Over 25 million people, or half of Sudan’s population, require help, according to the U.N., as hunger has spread to one area and over 11 million people have abandoned their homes.

Sudan’s sovereign council stated in a statement that Perriello spoke with tribal, government, and humanitarian figures in addition to Abdel Fattah al-Burhan, the country’s army head.

During what the council described as a “lengthy, comprehensive, and frank” discussion, the two men talked about how to provide humanitarian help and how to end the war through a political process.

“The U.S. envoy presented several suggestions which the head of the sovereign council agreed to,” the statement said.

Although the army declined to join U.S.-mediated peace negotiations in Geneva earlier this year, the meetings did obtain commitments from the warring parties to increase access to aid.

A power battle between the army and the RSF preceded a planned shift to civilian government, which is why the conflict broke out more than a year ago.

Perriello discussed “the need to cease fighting, enable unhindered humanitarian access, including through localized pauses in the fighting to allow for the delivery of emergency relief supplies, and commit to a civilian government,” a State Department statement said.

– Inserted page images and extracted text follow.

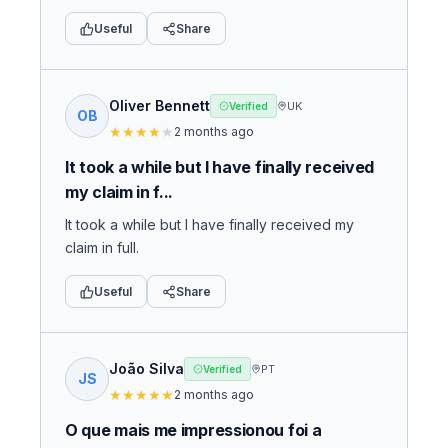
Useful
Share
Oliver Bennett
UK
Verified
OB
★
★
★
★
★
2 months ago
It took a while but I have finally received
my claim in f...
It took a while but I have finally received my
claim in full.
Useful
Share
João Silva
PT
Verified
JS
★
★
★
★
★
2 months ago
O que mais me impressionou foi a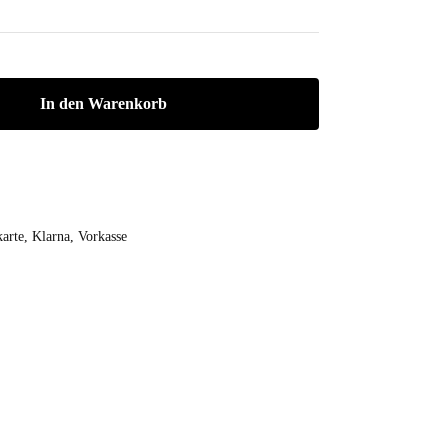
In den Warenkorb
arte, Klarna, Vorkasse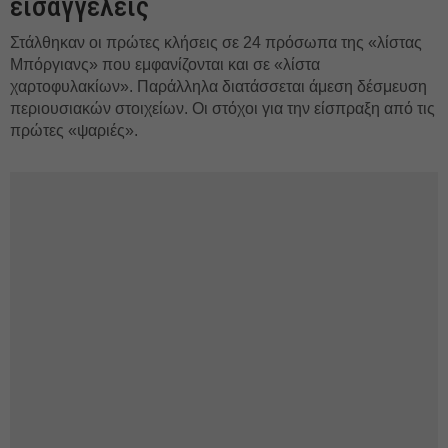
εισαγγελείς
Στάλθηκαν οι πρώτες κλήσεις σε 24 πρόσωπα της «λίστας
Μπόργιανς» που εμφανίζονται και σε «λίστα
χαρτοφυλακίων». Παράλληλα διατάσσεται άμεση δέσμευση
περιουσιακών στοιχείων. Οι στόχοι για την είσπραξη από τις
πρώτες «ψαριές».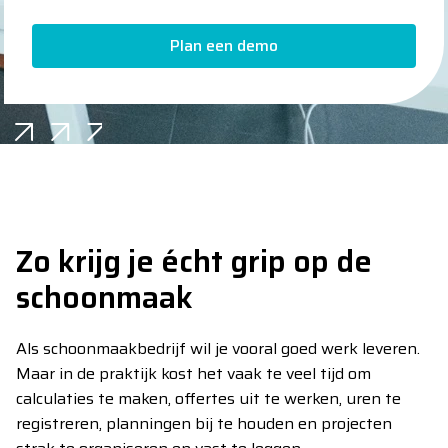
Plan een demo
Plan een demo
Zo krijg je écht grip op de
schoonmaak
Als schoonmaakbedrijf wil je vooral goed werk leveren.
Maar in de praktijk kost het vaak te veel tijd om
calculaties te maken, offertes uit te werken, uren te
registreren, planningen bij te houden en projecten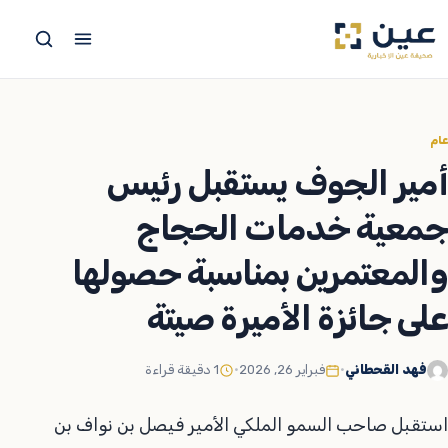
جاوز
لى
لمحتوى
عام
أمير الجوف يستقبل رئيس
جمعية خدمات الحجاج
والمعتمرين بمناسبة حصولها
على جائزة الأميرة صيتة
فهد القحطاني
•
فبراير 26, 2026
•
1 دقيقة قراءة
استقبل صاحب السمو الملكي الأمير فيصل بن نواف بن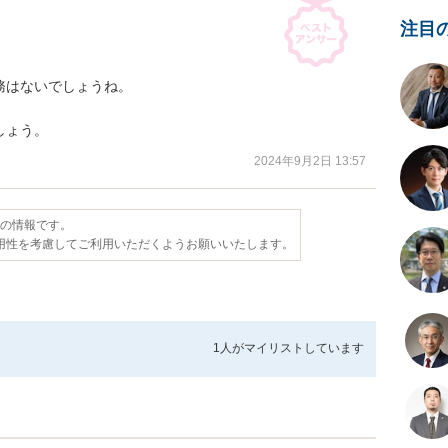
注目
はないでしょうね。

しょう。
2024年9月2日 13:57
点の情報です。
用性を考慮してご利用いただくようお願いいたします。
1人が
マイリストしています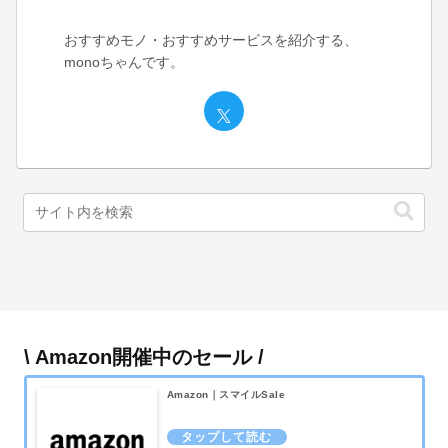
おすすめモノ・おすすめサービスを紹介する、
monoちゃんです。
\ Amazon開催中のセール /
Amazon｜スマイルSale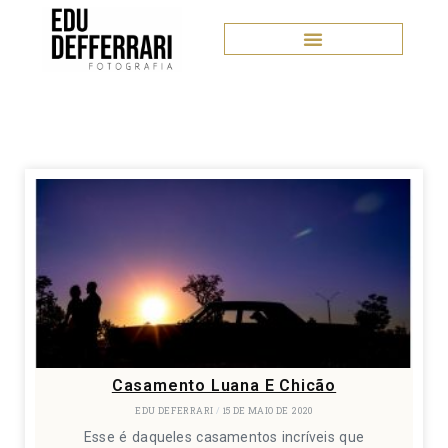
Casamento Luana E Chicão
EDU DEFERRARI
15 DE MAIO DE 2020
Esse é daqueles casamentos incríveis que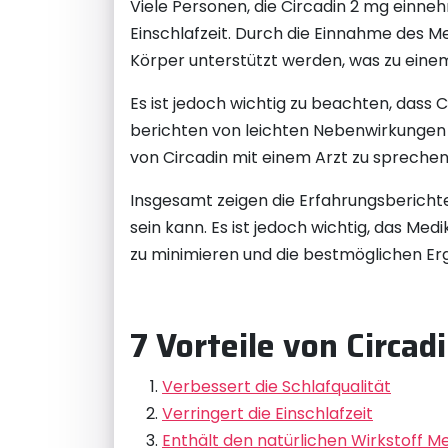
Viele Personen, die Circadin 2 mg einne
Einschlafzeit. Durch die Einnahme des 
Körper unterstützt werden, was zu eine
Es ist jedoch wichtig zu beachten, das
berichten von leichten Nebenwirkungen
von Circadin mit einem Arzt zu spreche
Insgesamt zeigen die Erfahrungsbericht
sein kann. Es ist jedoch wichtig, das M
zu minimieren und die bestmöglichen Erg
7 Vorteile von Circa
Verbessert die Schlafqualität
Verringert die Einschlafzeit
Enthält den natürlichen Wirkstoff M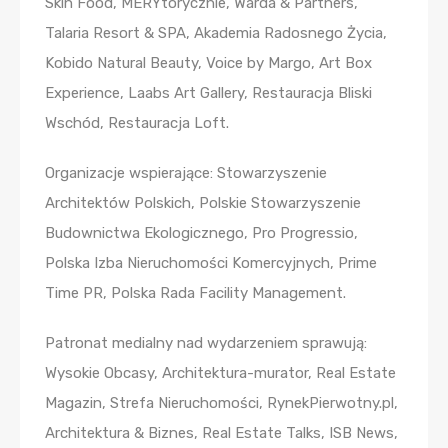
Skin Food, MERYtorycznie, Warda & Partners,
Talaria Resort & SPA, Akademia Radosnego Życia,
Kobido Natural Beauty, Voice by Margo, Art Box
Experience, Laabs Art Gallery, Restauracja Bliski
Wschód, Restauracja Loft.
Organizacje wspierające: Stowarzyszenie
Architektów Polskich, Polskie Stowarzyszenie
Budownictwa Ekologicznego, Pro Progressio,
Polska Izba Nieruchomości Komercyjnych, Prime
Time PR, Polska Rada Facility Management.
Patronat medialny nad wydarzeniem sprawują:
Wysokie Obcasy, Architektura-murator, Real Estate
Magazin, Strefa Nieruchomości, RynekPierwotny.pl,
Architektura & Biznes, Real Estate Talks, ISB News,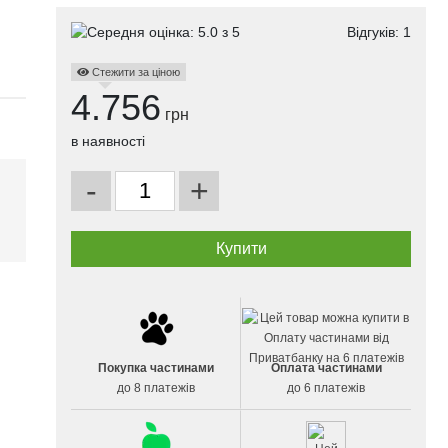
Відгуків:
1
Стежити за ціною
4.756
грн
в наявності
-
+
і
Покупка частинами
Оплата частинами
до 8 платежів
до 6 платежів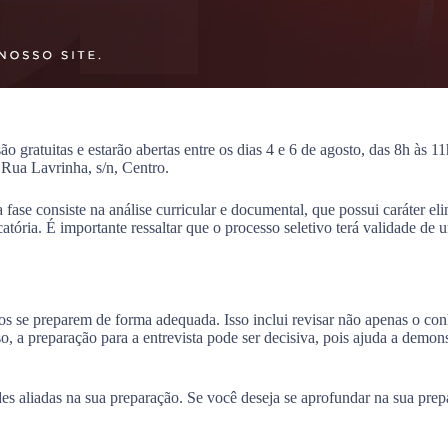
o gratuitas e estarão abertas entre os dias 4 e 6 de agosto, das 8h às 
 Rua Lavrinha, s/n, Centro.
 fase consiste na análise curricular e documental, que possui caráter el
icatória. É importante ressaltar que o processo seletivo terá validade 
atos se preparem de forma adequada. Isso inclui revisar não apenas o c
sso, a preparação para a entrevista pode ser decisiva, pois ajuda a demo
des aliadas na sua preparação. Se você deseja se aprofundar na sua pre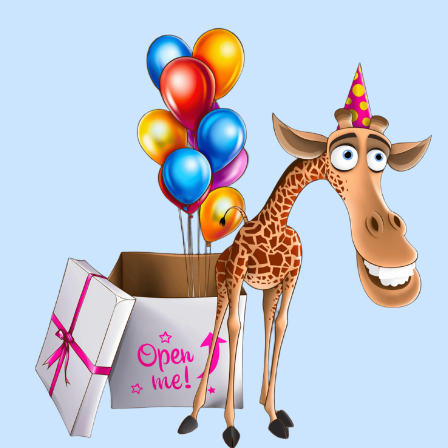
воздушных шаров:
составление различных фонтанов
оформление фотозон
арки и пены
фигуры любой сложности
у вас есть фото шаров, и
вы хотите так же?
Присылайте картинку, и мы с
удовольствием соберем
похожую композицию!
ВЫСЛАТЬ ФОТО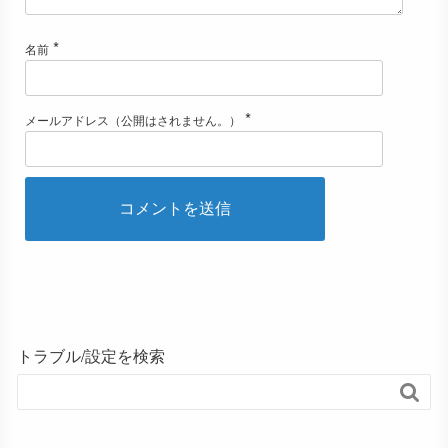
*
名前
*
メールアドレス（公開はされません。）
トラブル/設定を検索
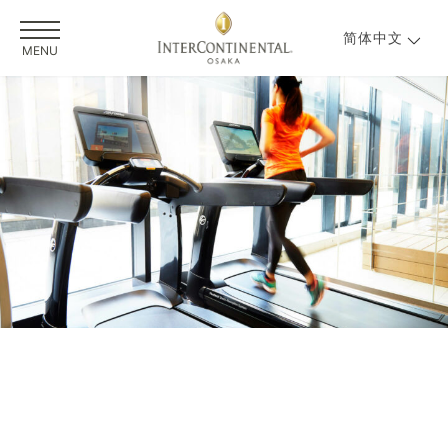
简体中文
MENU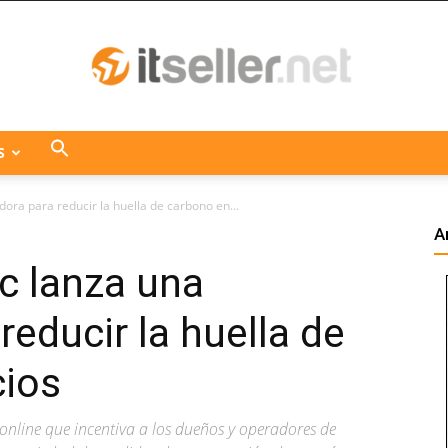
S
ITseller
dora para reducir la huella de carbono en...
A
ic lanza una
Centroamérica
reducir la huella de
cios
nline que incentiva a los dueños y operadores de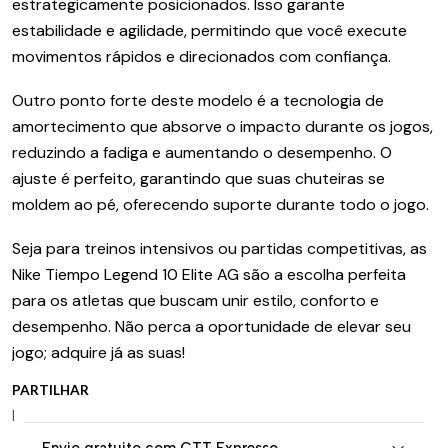
estrategicamente posicionados. Isso garante
estabilidade e agilidade, permitindo que você execute
movimentos rápidos e direcionados com confiança.
Outro ponto forte deste modelo é a tecnologia de
amortecimento que absorve o impacto durante os jogos,
reduzindo a fadiga e aumentando o desempenho. O
ajuste é perfeito, garantindo que suas chuteiras se
moldem ao pé, oferecendo suporte durante todo o jogo.
Seja para treinos intensivos ou partidas competitivas, as
Nike Tiempo Legend 10 Elite AG são a escolha perfeita
para os atletas que buscam unir estilo, conforto e
desempenho. Não perca a oportunidade de elevar seu
jogo; adquire já as suas!
PARTILHAR
|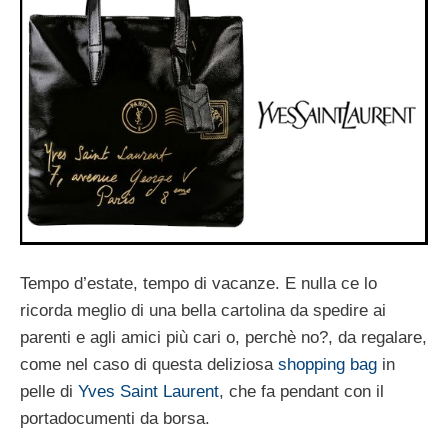
Tempo d’estate, tempo di vacanze. E nulla ce lo
ricorda meglio di una bella cartolina da spedire ai
parenti e agli amici più cari o, perchè no?, da regalare,
come nel caso di questa deliziosa
shopping bag
in
pelle di
Yves Saint Laurent
, che fa pendant con il
portadocumenti da borsa.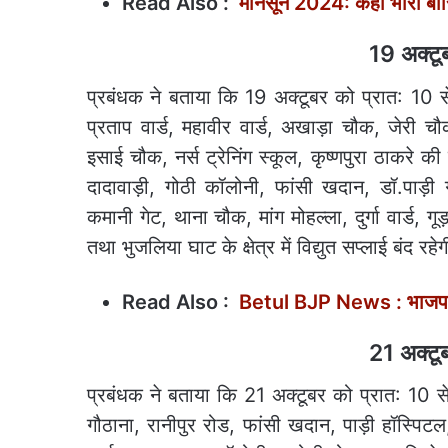
Read Also :
मानसून 2024: कहीं भारी बार
19 अक्टूबर
प्रबंधक ने बताया कि 19 अक्टूबर को प्रात: 10 
प्रताप वार्ड, महावीर वार्ड, अखाड़ा चौक, जेरी च
इसाई चौक, नर्स ट्रेनिंग स्कूल, कृष्णपुरा ठाकरे क
दादावाड़ी, गोठी कॉलोनी, फांसी खदान, डॉ.पाड़ी ग
कमानी गेट, थाना चौक, मांग मोहल्ला, दुर्गा वार्ड, 
तथा भुजलिया घाट के क्षेत्र में विद्युत सप्लाई बंद रहे
Read Also :
Betul BJP News : भाजपा में
21 अक्टूबर
प्रबंधक ने बताया कि 21 अक्टूबर को प्रात: 10 
गौठाना, रानीपुर रोड, फांसी खदान, पाड़ी हॉस्पिटल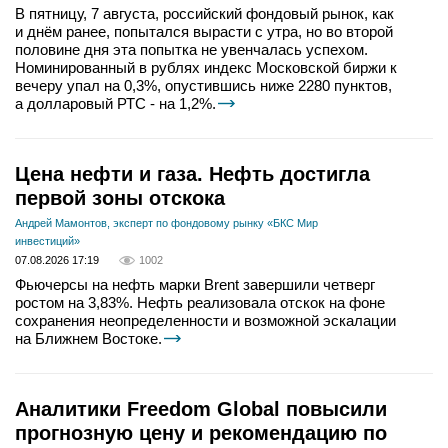
В пятницу, 7 августа, российский фондовый рынок, как
и днём ранее, попытался вырасти с утра, но во второй
половине дня эта попытка не увенчалась успехом.
Номинированный в рублях индекс Московской биржи к
вечеру упал на 0,3%, опустившись ниже 2280 пунктов,
а долларовый РТС - на 1,2%.
Цена нефти и газа. Нефть достигла
первой зоны отскока
Андрей Мамонтов, эксперт по фондовому рынку «БКС Мир
инвестиций»
07.08.2026 17:19
1002
Фьючерсы на нефть марки Brent завершили четверг
ростом на 3,83%. Нефть реализовала отскок на фоне
сохранения неопределенности и возможной эскалации
на Ближнем Востоке.
Аналитики Freedom Global повысили
прогнозную цену и рекомендацию по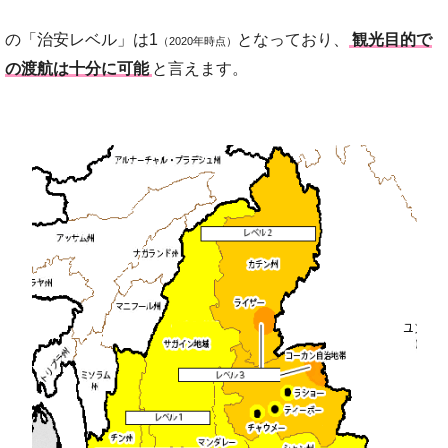
の「治安レベル」は1
となっており、
観光目的で
（2020年時点）
の渡航は十分に可能
と言えます。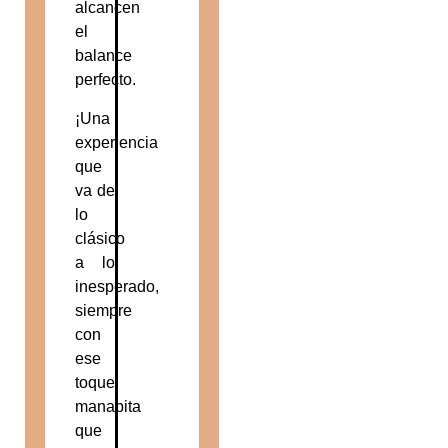
alcancen
el
balance
perfecto.
¡Una
experiencia
que
va de
lo
clásico
a lo
inesperado,
siempre
con
ese
toque
manabita
que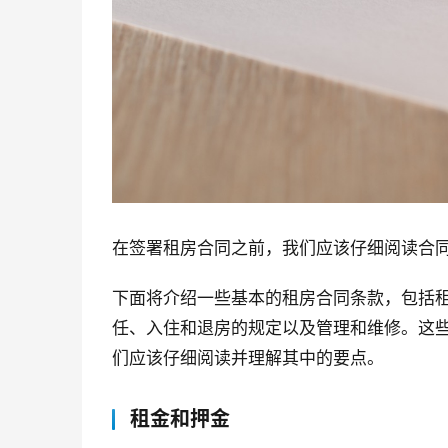
在签署租房合同之前，我们应该仔细阅读合
下面将介绍一些基本的租房合同条款，包括
任、入住和退房的规定以及管理和维修。这
们应该仔细阅读并理解其中的要点。
租金和押金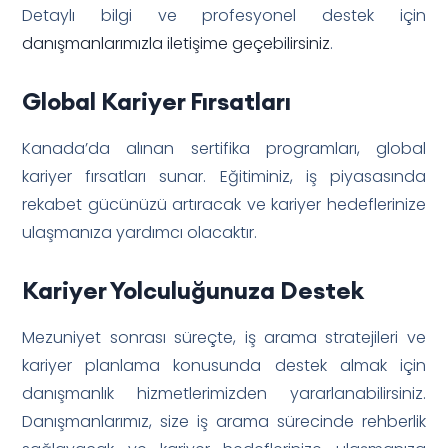
Detaylı bilgi ve profesyonel destek için
danışmanlarımızla iletişime geçebilirsiniz
.
Global Kariyer Fırsatları
Kanada’da alınan sertifika programları, global
kariyer fırsatları sunar. Eğitiminiz, iş piyasasında
rekabet gücünüzü artıracak ve kariyer hedeflerinize
ulaşmanıza yardımcı olacaktır.
Kariyer Yolculuğunuza Destek
Mezuniyet sonrası süreçte, iş arama stratejileri ve
kariyer planlama konusunda destek almak için
danışmanlık hizmetlerimizden yararlanabilirsiniz.
Danışmanlarımız, size iş arama sürecinde rehberlik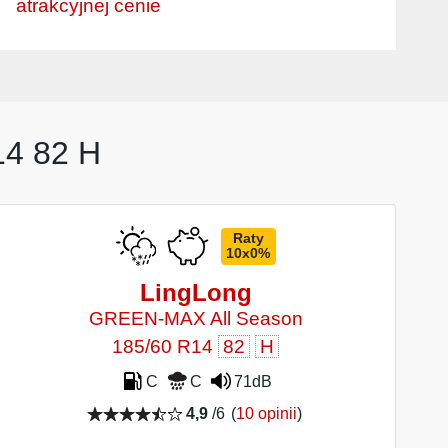
atrakcyjnej cenie
14 82 H
Raty
10x0%
LingLong
GREEN-MAX All Season
185/60 R14
82
H
C
C
71dB
4,9
/6
(
10 opinii
)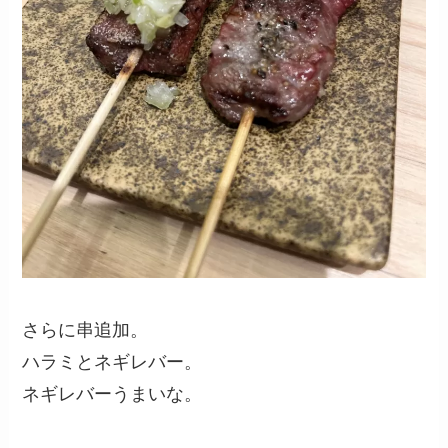
さらに串追加。
ハラミとネギレバー。
ネギレバーうまいな。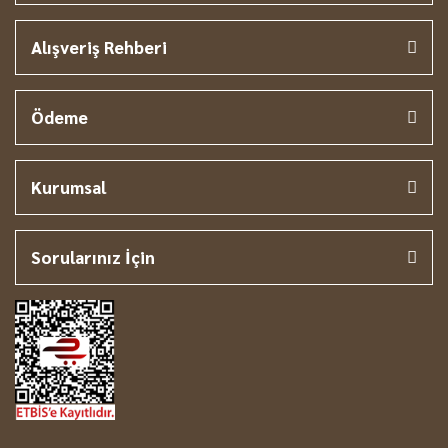
Alışveriş Rehberi
Ödeme
Kurumsal
Sorularınız İçin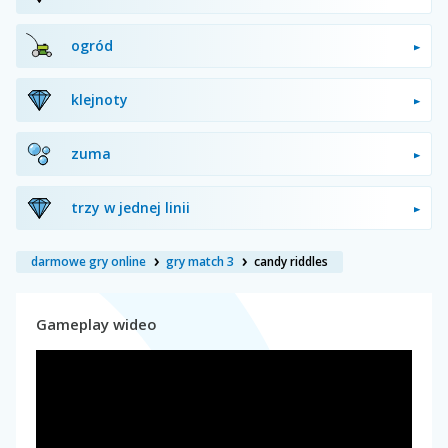
ogród
klejnoty
zuma
trzy w jednej linii
darmowe gry online
gry match 3
candy riddles
Gameplay wideo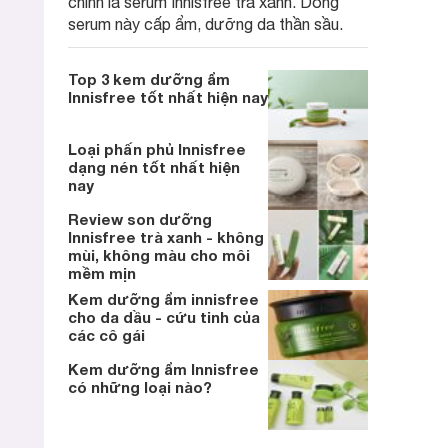
chính là serum Innisfree trà xanh. Dòng
serum này cấp ẩm, dưỡng da thần sầu.
Top 3 kem dưỡng ẩm
Innisfree tốt nhất hiện nay
Loại phấn phủ Innisfree
dạng nén tốt nhất hiện
nay
Review son dưỡng
Innisfree trà xanh - không
mùi, không màu cho môi
mềm mịn
Kem dưỡng ẩm innisfree
cho da dầu - cứu tinh của
các cô gái
Kem dưỡng ẩm Innisfree
có những loại nào?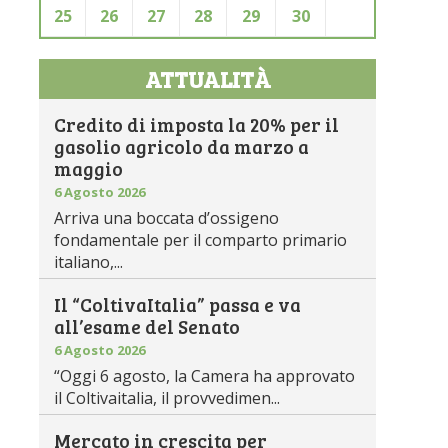
25
26
27
28
29
30
ATTUALITÀ
Credito di imposta la 20% per il
gasolio agricolo da marzo a
maggio
6 Agosto 2026
Arriva una boccata d’ossigeno
fondamentale per il comparto primario
italiano,...
Il “ColtivaItalia” passa e va
all’esame del Senato
6 Agosto 2026
“Oggi 6 agosto, la Camera ha approvato
il Coltivaitalia, il provvedimen...
Mercato in crescita per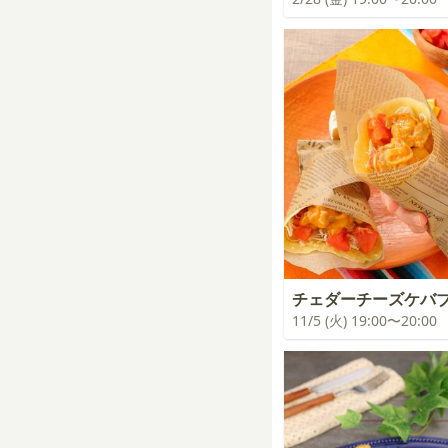
チェダーチーズケバ
11/5 (火) 19:00〜20:00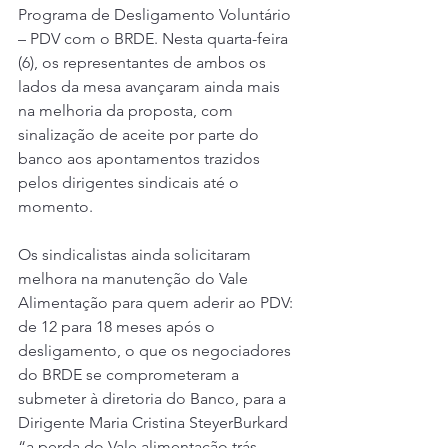
Programa de Desligamento Voluntário 
– PDV com o BRDE. Nesta quarta-feira 
(6), os representantes de ambos os 
lados da mesa avançaram ainda mais 
na melhoria da proposta, com 
sinalização de aceite por parte do 
banco aos apontamentos trazidos 
pelos dirigentes sindicais até o 
momento.
Os sindicalistas ainda solicitaram 
melhora na manutenção do Vale 
Alimentação para quem aderir ao PDV: 
de 12 para 18 meses após o 
desligamento, o que os negociadores 
do BRDE se comprometeram a 
submeter à diretoria do Banco, para a 
Dirigente Maria Cristina SteyerBurkard 
“a perda do Vale alimentação trás 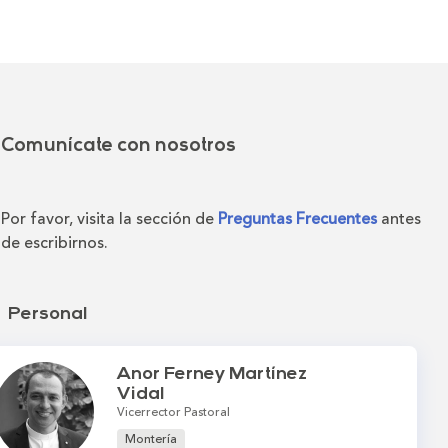
Comunícate con nosotros
Por favor, visita la sección de
Preguntas Frecuentes
antes
de escribirnos.
Personal
Anor Ferney Martínez
Vidal
Vicerrector Pastoral
Montería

“Right now, I think there’s a key opportunity to build on the expansion of humanitarian aid,” the State Department official stated, emphasising the need for relief corridors to the most battle-ravaged areas, such as al-Fashir, Sennar, and parts of the capital Khartoum, even though the U.S. would continue to pursue a more comprehensive ceasefire and negotiations.

Last Monday, Sudan’s sovereign council announced that it would prolong the temporary opening of the Adre border crossing with Chad. According to relief organisations, this crossing is essential for delivering food and other supplies to famine-prone portions of the Darfur and Kordofan regions.

An RSF official stated at a press conference in Nairobi that while they were still amenable to peace, they had doubts about the army’s readiness.

“They do not listen to any language but that of the rifle, and so we will continue to talk to them in the language they understand,” said Brigadier General Omar Hamdan.